Maskhadov riposted by forwarding a request to the secretary general of NATO, asking him either to help the Chechen leadership start face-to-face negotiations with the Russians, or to support their resistance to the Russian invasion.
Meanwhile, Boris Yeltsin was transferred to hospital after suffering a new bout of severe influenza, high blood pressure and fever. Not only his body, but his government too would seem to be faced with a number of intractable problems.
Firstly, there is the financial collapse that has plagued Russia ever since August 1995. This has resulted in the long-term depreciation of the Russian currency from seven roubles to 25 against the dollar, despite the efforts of consecutive governments to stabilise the situation.
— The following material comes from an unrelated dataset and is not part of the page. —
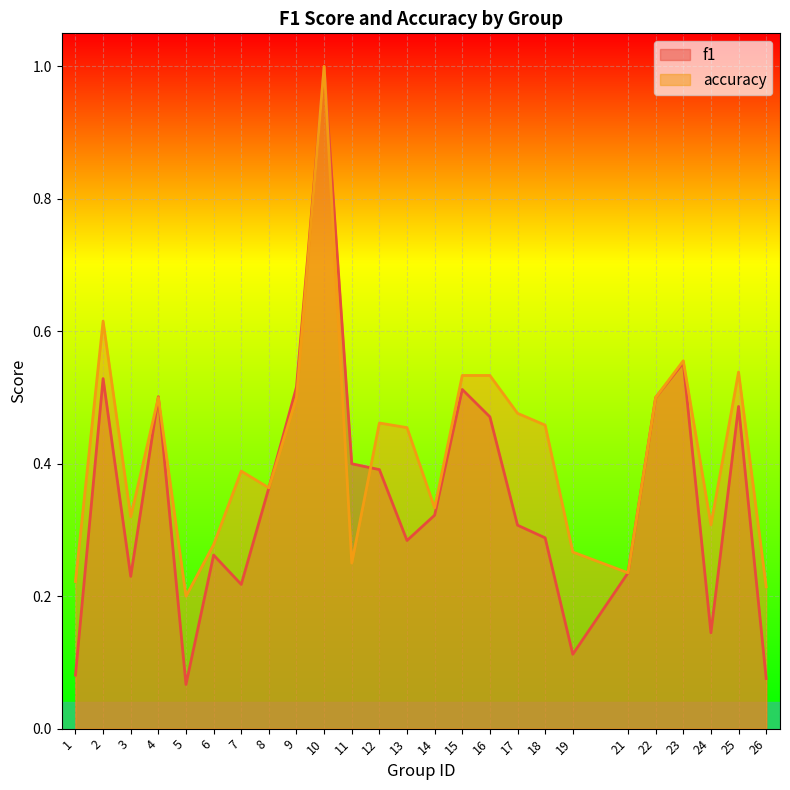

What are all the series names shown in the legend?

f1, accuracy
The Russian government budget for this year, meanwhile, is only US$21 billion, whereas the yearly interest payments on the national debt amount to nearly US$17.5 billion. If the state pays up on time, it will be bankrupted, while if payment is delayed, both the debt and the interest will only increase yet further.
At the same time, the US has refused to allow any of the international financial institutions to provide new loans to Russia until it finds out in detail where these loans go and how they are spent.
Another growing problem is the spread of corruption. Millions of dollars of hard currency have been shifted out of Russia in recent years, and many signs point to the involvement of people close to President Yeltsin.
The severity of the crises faced by the Russian government means that it desperately needs a rapid victory in Chechnya. Whether this war turns out to be a catastrophic gamble, or a brilliant tactic that will save the administration, is yet to be seen. But to judge by the Russian military's historical form, the future for Moscow -- and for Chechnya itself -- is far from bright.